*** Opening SELECTED EXCERPT ***

Afrin: Securing victory out of defeat

March 23, 2018
Issue 
A protest in Afrin on January 18 against the Turkish invasion of the region.

The Turkish army and its local Free Syrian Army (FSA) allies reportedly entered the city of Afrin in the early hours of March 18.

At first sight, this might seem an important victory for Turkey and its modern caliph Recep Tayyip Erdogan. But at closer inspection, and from a broader perspective, it can be seen as a victory for the Kurdish-led project of democratic confederalism in Syria.

Firstly, in pure military terms, any assessment of the battle of Afrin ought to take into account the sheer inequality between the Turkish invading army and the much smaller force of multi-ethnic Syrian Democratic forces (SDF) that resisted it.

A few thousand SDF fighters, armed with light and outdated weapons, displayed legendary courage and determination to confront NATO’s second largest army, which acted in utter disregard for international humanitarian law.

Given this blatant imbalance of forces, what is surprising is that SDF was able to resist for nearly two months while effectively lacking secure and stable supply lines.

Although much of Afrin is now under Turkish occupation, there are pockets of territory controlled by SDF in the hillier parts of the region. The significance of this will be clearer in light of SDF’s announcement it will wage a guerrilla war against the occupying Turkish army and the FSA in the region.

The manner of SDF withdrawal from Afrin city and its agility as a disciplined military force is also noteworthy. The SDF proved it could rapidly adjust to different battlefield circumstances in a small territory more or less entirely encircled by hostile or unfriendly forces.

*** Closing SELECTED EXCERPT ***
*** Opening GIVEN DATA ***

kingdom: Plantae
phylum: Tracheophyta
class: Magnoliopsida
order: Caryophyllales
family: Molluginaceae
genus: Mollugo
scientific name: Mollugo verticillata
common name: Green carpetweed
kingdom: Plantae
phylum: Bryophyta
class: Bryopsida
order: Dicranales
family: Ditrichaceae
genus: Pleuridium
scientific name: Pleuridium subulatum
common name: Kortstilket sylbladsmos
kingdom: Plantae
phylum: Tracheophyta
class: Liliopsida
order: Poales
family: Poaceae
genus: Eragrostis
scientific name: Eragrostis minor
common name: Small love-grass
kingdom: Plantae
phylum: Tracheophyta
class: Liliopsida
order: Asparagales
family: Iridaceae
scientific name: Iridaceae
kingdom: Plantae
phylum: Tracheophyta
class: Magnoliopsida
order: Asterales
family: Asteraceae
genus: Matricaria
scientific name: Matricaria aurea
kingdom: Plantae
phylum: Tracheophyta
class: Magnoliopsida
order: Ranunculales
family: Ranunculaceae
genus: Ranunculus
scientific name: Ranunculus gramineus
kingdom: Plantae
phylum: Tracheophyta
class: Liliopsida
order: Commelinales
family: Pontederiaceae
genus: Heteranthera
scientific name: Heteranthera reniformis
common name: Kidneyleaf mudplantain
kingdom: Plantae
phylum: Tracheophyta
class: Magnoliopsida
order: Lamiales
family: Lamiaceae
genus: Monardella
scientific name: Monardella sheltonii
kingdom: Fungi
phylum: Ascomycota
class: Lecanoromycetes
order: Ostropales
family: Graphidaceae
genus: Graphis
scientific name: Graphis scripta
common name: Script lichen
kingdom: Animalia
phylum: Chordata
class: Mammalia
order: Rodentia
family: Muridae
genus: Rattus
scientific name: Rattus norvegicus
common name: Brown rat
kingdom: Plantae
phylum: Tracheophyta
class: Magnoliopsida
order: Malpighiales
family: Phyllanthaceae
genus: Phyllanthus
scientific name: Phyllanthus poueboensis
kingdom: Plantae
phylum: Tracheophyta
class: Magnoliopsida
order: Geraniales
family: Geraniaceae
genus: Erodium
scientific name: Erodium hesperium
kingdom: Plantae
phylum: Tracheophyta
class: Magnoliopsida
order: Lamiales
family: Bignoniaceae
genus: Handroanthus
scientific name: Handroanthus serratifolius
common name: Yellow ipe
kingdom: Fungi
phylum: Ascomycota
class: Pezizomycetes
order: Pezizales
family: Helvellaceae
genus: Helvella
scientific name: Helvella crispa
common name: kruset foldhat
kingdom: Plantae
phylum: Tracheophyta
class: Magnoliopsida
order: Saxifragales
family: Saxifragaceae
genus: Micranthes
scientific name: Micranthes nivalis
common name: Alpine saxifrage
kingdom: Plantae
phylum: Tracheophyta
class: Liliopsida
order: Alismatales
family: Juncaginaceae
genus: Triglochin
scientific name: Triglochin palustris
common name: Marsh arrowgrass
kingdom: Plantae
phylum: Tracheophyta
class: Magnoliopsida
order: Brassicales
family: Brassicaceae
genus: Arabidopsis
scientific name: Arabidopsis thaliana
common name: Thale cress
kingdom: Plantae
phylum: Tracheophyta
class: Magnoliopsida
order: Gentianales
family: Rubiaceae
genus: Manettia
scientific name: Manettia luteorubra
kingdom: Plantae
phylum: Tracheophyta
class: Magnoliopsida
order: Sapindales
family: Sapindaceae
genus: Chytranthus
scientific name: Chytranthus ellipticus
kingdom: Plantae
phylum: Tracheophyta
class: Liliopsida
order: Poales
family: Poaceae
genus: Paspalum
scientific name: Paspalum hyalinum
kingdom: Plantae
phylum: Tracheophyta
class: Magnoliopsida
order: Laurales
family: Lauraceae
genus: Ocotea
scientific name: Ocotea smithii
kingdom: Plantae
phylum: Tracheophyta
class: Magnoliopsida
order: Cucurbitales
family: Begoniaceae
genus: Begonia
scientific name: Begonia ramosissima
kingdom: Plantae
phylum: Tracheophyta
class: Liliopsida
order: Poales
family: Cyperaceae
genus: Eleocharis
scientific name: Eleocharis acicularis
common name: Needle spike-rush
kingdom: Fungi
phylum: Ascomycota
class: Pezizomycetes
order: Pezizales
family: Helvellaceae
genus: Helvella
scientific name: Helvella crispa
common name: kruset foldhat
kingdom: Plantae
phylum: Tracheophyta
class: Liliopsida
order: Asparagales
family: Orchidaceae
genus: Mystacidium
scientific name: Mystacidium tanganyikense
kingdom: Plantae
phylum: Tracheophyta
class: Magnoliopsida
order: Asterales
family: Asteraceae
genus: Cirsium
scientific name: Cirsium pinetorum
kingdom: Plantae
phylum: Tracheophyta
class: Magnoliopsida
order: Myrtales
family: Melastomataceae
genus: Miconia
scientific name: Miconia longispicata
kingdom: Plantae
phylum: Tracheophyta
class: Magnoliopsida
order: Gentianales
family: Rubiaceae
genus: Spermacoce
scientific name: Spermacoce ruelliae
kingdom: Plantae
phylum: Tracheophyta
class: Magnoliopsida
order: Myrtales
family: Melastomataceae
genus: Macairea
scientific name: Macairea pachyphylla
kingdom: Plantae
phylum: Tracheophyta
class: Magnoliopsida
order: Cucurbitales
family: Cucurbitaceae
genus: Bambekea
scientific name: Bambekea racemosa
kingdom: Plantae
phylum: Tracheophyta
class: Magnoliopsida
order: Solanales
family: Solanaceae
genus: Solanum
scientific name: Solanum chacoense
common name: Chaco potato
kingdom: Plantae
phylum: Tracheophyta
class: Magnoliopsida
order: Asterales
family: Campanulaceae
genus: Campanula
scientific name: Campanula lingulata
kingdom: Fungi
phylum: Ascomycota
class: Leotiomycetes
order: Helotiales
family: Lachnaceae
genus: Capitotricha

*** Closing GIVEN DATA ***

> [THE PROBLEM]:
Rewrite the Afrin article between "A few thousand" and "in the region.", inclusive, swapping "outdated" for "obsolete".

> [RESULT FOR THIS EXERCISE]:
A few thousand SDF fighters, armed with light and obsolete weapons, displayed legendary courage and determination to confront NATO’s second largest army, which acted in utter disregard for international humanitarian law.

Given this blatant imbalance of forces, what is surprising is that SDF was able to resist for nearly two months while effectively lacking secure and stable supply lines.

Although much of Afrin is now under Turkish occupation, there are pockets of territory controlled by SDF in the hillier parts of the region. The significance of this will be clearer in light of SDF’s announcement it will wage a guerrilla war against the occupying Turkish army and the FSA in the region.